When the Communist Party banned Red Rag, the editorial collective’s response was “it’s not yours to ban”, and the journal continued to flourish for ten years.

In the 1980s, Campbell’s writing focused on the transformation of Britain by Thatcherism. She set off on a six-month journey around England and wrote a polemical critique of George Orwell’s book The Road to Wigan Pier (1937) and what she saw as the myopia of sexist socialism. She investigated the Conservative Party’s appeal to women. She also became associated politically and professionally with the emergence of radical municipalism, particularly in London, under the leadership of Labour’s Ken Livingstone.

Campbell has received several academic honours including honorary doctorates conferred by Salford University, Oxford Brookes University and The Open University. Her work has gained her several awards, including the Cheltenham Literature Festival Prize in 1984 for the book Wigan Pier Revisited, the Fawcett Society Prize in 1987 for the book The Iron Ladies and the First Time Producers’ Award in 1990 for her Dispatches documentary film Listen to the Children.

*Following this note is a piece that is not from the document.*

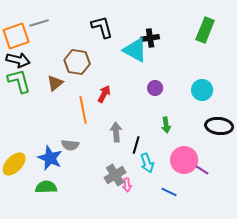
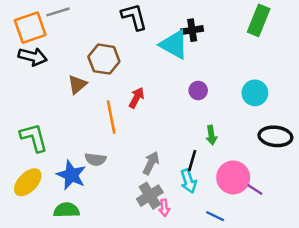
green L-shape: (19, 81) -> (34, 138), moved
gray arrow: (116, 132) -> (151, 163), moved, turned 30
black line: (136, 145) -> (192, 161), moved

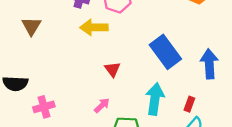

In June 2009 Campbell was offered and accepted an OBE for ‘services to equal opportunities’. Writing in The Guardian, she self-defined herself as a “republican with politics rooted in Marxism and feminism”.

Selected publications

  • Sweet Freedom: Struggle for Women’s Liberation, by Anna Coote, Beatrix Campbell & Christine Roche (1982), Picador Books
  • Wigan Pier Revisited: Poverty and politics in the Eighties, Beatrix Campbell (1984), Virago Press
  • The Iron Ladies: Why Do Women Vote Tory? by Beatrix Campbell (1987), Virago Press
  • Unofficial Secrets: Child Abuse – The Cleveland Case, by Beatrix Campbell (1988), Virago Press
  • Goliath: Britain’s Dangerous Places, Beatrix Campbell (1993), Methuen Books
  • Diana, Princess of Wales: How Sexual Politics Shook the Monarchy, by Beatrix Campbell (1998), Women’s Press
  • And All the Children Cried, by Beatrix Campbell and Judith Jones (2005), Oberon Books
  • Agreement: The State, Conflict and Change in Northern Ireland, by Beatrix Campbell (2008), Lawrence & Wishart
  • End of Equality by Beatrix Campbell (2014), Seagull.